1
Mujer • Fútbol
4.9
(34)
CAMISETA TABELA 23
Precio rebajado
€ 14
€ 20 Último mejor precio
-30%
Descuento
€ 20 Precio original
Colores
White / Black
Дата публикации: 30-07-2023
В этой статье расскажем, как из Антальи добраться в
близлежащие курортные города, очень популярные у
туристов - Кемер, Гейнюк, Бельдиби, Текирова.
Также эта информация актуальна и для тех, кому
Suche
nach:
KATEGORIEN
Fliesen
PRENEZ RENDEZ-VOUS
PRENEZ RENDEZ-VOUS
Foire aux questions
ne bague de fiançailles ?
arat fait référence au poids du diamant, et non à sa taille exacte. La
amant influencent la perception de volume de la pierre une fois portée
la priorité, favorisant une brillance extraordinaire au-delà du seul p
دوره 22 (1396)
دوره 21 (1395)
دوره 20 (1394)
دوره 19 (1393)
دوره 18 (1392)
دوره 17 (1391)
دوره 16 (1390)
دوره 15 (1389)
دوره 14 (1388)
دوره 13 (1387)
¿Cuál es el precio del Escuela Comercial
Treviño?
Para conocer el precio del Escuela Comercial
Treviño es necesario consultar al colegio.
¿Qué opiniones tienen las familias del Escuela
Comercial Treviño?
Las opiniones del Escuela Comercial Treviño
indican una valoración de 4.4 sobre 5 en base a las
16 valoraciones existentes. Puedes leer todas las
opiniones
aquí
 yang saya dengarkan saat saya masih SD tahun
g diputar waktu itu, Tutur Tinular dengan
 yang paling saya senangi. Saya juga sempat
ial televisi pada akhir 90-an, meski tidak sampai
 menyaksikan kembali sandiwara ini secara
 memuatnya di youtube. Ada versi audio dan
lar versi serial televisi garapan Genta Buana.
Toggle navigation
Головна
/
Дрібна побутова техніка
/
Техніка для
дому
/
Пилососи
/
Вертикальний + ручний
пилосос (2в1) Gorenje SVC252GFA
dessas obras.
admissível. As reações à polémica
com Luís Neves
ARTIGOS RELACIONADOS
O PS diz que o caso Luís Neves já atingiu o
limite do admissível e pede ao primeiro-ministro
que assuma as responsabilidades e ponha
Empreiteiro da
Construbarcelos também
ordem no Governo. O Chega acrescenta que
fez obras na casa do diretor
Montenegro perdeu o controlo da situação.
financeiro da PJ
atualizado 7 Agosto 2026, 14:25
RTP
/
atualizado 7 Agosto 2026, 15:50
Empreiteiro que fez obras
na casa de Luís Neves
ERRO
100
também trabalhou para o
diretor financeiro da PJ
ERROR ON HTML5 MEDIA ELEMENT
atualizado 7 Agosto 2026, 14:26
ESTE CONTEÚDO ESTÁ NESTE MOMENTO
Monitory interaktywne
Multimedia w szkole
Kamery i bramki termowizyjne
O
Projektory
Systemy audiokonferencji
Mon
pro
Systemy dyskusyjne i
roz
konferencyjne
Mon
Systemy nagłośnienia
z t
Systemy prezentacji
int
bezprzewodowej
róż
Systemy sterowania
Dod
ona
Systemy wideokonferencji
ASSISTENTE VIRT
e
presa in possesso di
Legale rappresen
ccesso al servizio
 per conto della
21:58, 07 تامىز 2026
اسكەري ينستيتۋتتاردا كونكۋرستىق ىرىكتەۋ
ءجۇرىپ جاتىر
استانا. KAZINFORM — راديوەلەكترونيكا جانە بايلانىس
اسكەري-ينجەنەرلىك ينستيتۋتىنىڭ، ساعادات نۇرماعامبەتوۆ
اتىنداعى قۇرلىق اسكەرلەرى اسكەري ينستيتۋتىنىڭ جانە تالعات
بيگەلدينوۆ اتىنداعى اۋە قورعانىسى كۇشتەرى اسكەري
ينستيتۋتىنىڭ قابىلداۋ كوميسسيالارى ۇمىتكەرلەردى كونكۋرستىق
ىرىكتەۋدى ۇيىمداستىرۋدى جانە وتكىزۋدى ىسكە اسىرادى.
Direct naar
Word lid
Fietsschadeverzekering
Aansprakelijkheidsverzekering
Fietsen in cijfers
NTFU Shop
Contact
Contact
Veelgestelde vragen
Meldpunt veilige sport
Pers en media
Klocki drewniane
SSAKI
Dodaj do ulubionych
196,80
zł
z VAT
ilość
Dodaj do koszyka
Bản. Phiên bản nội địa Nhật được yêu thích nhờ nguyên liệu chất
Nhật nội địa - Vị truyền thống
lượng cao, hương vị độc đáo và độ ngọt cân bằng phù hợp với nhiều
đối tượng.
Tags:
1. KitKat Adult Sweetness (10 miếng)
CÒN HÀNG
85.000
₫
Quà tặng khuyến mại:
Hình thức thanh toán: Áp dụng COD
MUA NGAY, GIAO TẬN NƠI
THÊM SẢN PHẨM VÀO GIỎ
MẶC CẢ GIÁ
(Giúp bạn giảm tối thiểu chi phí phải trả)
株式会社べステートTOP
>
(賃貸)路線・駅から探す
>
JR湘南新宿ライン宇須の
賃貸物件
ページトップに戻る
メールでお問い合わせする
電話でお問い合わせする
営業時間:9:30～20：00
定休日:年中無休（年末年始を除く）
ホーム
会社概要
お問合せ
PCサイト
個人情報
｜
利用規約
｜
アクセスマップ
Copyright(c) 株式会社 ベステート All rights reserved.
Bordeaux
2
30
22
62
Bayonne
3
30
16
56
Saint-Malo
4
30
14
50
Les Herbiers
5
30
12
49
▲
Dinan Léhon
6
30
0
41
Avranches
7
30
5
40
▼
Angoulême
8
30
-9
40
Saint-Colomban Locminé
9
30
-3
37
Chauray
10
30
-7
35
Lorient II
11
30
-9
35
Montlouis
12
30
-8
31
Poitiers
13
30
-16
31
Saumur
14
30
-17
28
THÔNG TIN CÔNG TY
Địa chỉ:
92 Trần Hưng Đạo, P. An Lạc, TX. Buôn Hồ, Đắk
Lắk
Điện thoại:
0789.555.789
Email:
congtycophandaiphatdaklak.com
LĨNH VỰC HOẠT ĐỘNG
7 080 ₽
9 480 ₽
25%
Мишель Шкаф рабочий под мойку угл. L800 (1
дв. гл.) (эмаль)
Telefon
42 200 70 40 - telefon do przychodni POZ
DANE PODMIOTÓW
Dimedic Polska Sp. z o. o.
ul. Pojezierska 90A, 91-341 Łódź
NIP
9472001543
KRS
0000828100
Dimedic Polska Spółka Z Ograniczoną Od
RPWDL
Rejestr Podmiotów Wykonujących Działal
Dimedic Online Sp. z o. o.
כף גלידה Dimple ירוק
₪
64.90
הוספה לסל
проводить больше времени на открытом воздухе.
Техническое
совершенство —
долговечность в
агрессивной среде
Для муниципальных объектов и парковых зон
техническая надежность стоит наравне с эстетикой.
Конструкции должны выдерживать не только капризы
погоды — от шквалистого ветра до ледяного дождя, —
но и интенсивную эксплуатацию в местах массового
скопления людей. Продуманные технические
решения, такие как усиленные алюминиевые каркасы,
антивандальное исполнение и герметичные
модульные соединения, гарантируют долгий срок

=-=-=

What is expected:
Format the listing as a numbered list, from its first line up to and including the line containing "Comercial Treviño?", leaving out any blank lines.

Output for this task:
1. 1
2. Mujer • Fútbol
3. 4.9
4. (34)
5. CAMISETA TABELA 23
6. Precio rebajado
7. € 14
8. € 20 Último mejor precio
9. -30%
10. Descuento
11. € 20 Precio original
12. Colores
13. White / Black
14. Дата публикации: 30-07-2023
15. В этой статье расскажем, как из Антальи добраться в
16. близлежащие курортные города, очень популярные у
17. туристов - Кемер, Гейнюк, Бельдиби, Текирова.
18. Также эта информация актуальна и для тех, кому
19. Suche
20. nach:
21. KATEGORIEN
22. Fliesen
23. PRENEZ RENDEZ-VOUS
24. PRENEZ RENDEZ-VOUS
25. Foire aux questions
26. ne bague de fiançailles ?
27. arat fait référence au poids du diamant, et non à sa taille exacte. La
28. amant influencent la perception de volume de la pierre une fois portée
29. la priorité, favorisant une brillance extraordinaire au-delà du seul p
30. دوره 22 (1396)
31. دوره 21 (1395)
32. دوره 20 (1394)
33. دوره 19 (1393)
34. دوره 18 (1392)
35. دوره 17 (1391)
36. دوره 16 (1390)
37. دوره 15 (1389)
38. دوره 14 (1388)
39. دوره 13 (1387)
40. ¿Cuál es el precio del Escuela Comercial
41. Treviño?
42. Para conocer el precio del Escuela Comercial
43. Treviño es necesario consultar al colegio.
44. ¿Qué opiniones tienen las familias del Escuela
45. Comercial Treviño?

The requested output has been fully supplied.